Claude GUEANT, ministre de l'intérieur

Monsieur le Président, Mesdames et Messieurs les députés, Monsieur le député Philippe GOUJON. C'est vrai, dans la soirée de dimanche dernier, un policier a été grièvement blessé par arme blanche alors qu'il se portait au secours d'une personne qui venait de faire l'objet d'un vol à l'arraché. Je me suis rendu à son chevet lundi, je peux vous rassurer, ses jours ne sont plus en danger.
Je veux lui rendre hommage d'abord. Il m'a fait le récit de ce qu'il a vécu et je veux porter témoignage devant la Représentation nationale de la façon absolument émouvante dont il parlait de sa victime. Il ne pensait qu'à sa victime pour la protéger de l'agresseur.

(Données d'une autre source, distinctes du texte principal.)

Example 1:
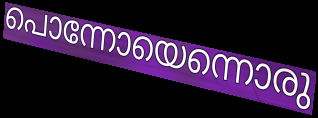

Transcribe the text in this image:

പൊന്നോയെന്നൊരു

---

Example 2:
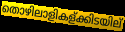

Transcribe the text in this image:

തൊഴിലാളികള്ക്കിടയില്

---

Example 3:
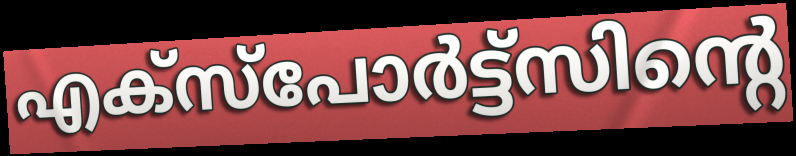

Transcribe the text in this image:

എക്സ്പോർട്ട്സിന്റെ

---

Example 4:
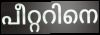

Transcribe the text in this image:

പീറ്ററിനെ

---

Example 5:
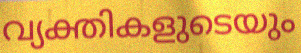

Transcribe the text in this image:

വ്യക്തികളുടെയും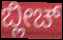
ಬ್ಲೀಚ್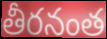
తీరనంతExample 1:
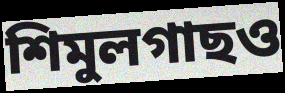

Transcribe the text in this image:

শিমুলগাছও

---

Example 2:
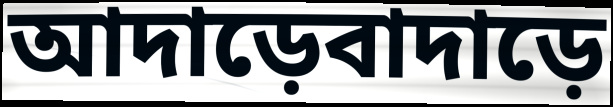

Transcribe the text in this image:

আদাড়েবাদাড়ে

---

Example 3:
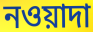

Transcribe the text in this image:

নওয়াদা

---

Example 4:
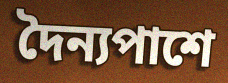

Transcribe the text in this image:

দৈন্যপাশে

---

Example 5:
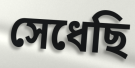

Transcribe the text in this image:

সেধেছি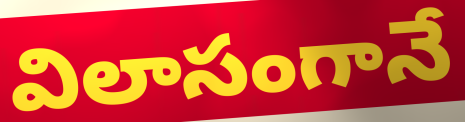
విలాసంగానేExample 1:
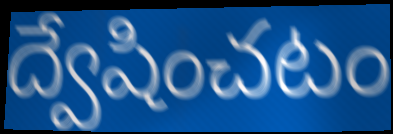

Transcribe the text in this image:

ద్వేషించటం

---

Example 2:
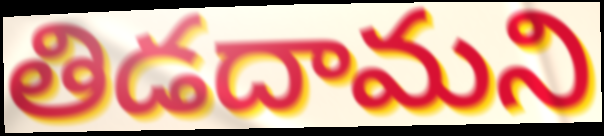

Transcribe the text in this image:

తిడదామని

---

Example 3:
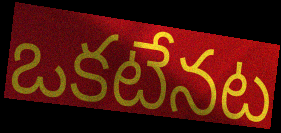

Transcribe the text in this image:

ఒకటేనట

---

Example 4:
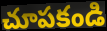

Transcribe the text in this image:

చూపకండి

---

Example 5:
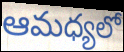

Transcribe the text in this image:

ఆమధ్యలో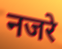
नजरे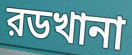
রডখানা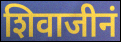
शिवाजीनंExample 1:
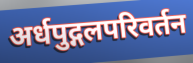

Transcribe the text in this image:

अर्धपुद्गलपरिवर्तन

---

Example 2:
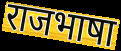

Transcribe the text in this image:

राजभाषा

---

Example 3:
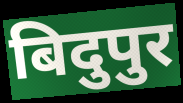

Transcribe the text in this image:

बिदुपुर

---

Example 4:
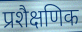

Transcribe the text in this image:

प्रशैक्षणिक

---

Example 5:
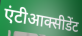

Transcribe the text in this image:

एंटीआक्सीडेंट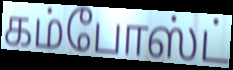
கம்போஸ்ட்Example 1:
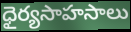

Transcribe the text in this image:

ధైర్యసాహసాలు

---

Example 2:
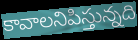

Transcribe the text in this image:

కావాలనిపిస్తున్నది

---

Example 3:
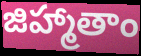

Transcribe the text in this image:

జిహ్మాతాం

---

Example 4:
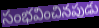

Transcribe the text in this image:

సంభవించినపుడు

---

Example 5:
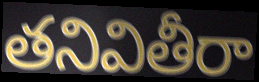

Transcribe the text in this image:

తనివితీరా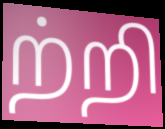
ற்றி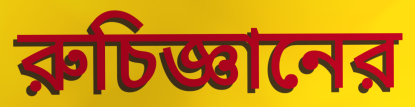
রুচিজ্ঞানের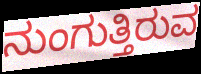
ನುಂಗುತ್ತಿರುವ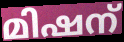
മിഷന്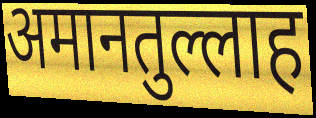
अमानतुल्लाह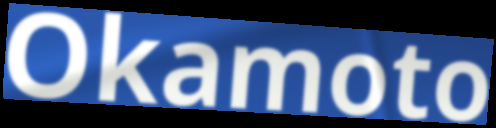
OkamotoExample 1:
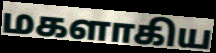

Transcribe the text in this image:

மகளாகிய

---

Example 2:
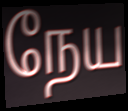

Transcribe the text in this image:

நேய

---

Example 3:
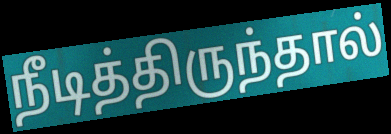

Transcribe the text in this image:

நீடித்திருந்தால்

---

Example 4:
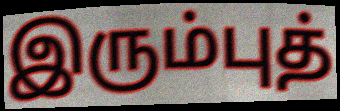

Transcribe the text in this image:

இரும்புத்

Je veux aussi rendre hommage au professionnalisme de ses collègues qui lui ont sauvé la vie, grâce aux premiers gestes de secours qu'ils avaient appris dans leur formation.

Alors aujourd'hui, quelle suite à cette affaire ?

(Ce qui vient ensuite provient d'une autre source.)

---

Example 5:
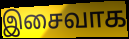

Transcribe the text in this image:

இசைவாக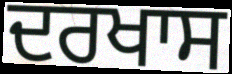
ਦਰਖਾਸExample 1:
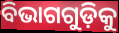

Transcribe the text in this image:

ବିଭାଗଗୁଡ଼ିକୁ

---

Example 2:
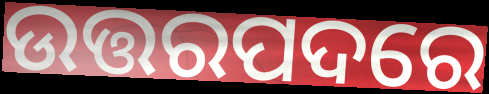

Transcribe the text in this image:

ଉତ୍ତରପଦରେ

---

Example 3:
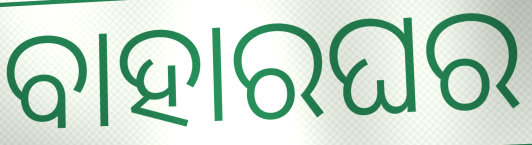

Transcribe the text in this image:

ବାହାରଘର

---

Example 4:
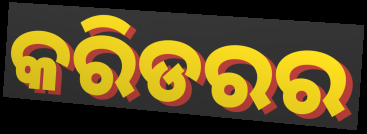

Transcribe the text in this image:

କରିଡରର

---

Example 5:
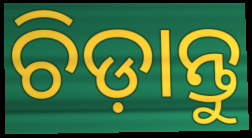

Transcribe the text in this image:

ଚିଡ଼ାନ୍ତୁ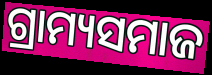
ଗ୍ରାମ୍ୟସମାଜ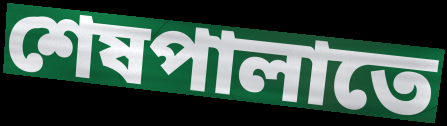
শেষপালাতে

D'abord, il nous faut bien sûr retrouver l'agresseur et vous imaginez bien que tous les moyens sont déployés pour ce faire.
Et puis, il y a une autre dimension à ce dossier. C'est qu'il y a un certain nombre de personnes qui ont essayé de faire en sorte que l'agresseur ne puisse être arrêté en faisant barrage. Ces personnes ont été arrêtées ; parmi ces personnes qui seront présentées au juge cet après-midi il y a quatre personnes de nationalité étrangère en situation irrégulière. Il est clair qu'elles seront reconduites à la frontière. Et quels enseignements tirer ? Eh bien le premier enseignement c'est qu'il faut toujours faire davantage pour la sécurité et Monsieur le Député de Paris, je peux vous dire qu'à Paris depuis le début de l'année, la délinquance générale recule de 3%. Et deuxièmement, c'est qu'il faut adapter sans cesse notre arsenal juridique pour faire face aux nouvelles formes de délinquance. Vous avez évoqué la LOPPSI - les téléphones portables. Eh bien je peux vous dire que depuis six semaines que la loi est en application le vol de téléphones portables a baissé de 20%. Et les violences aux personnes ont baissé à Paris depuis le début de l'année de 9%.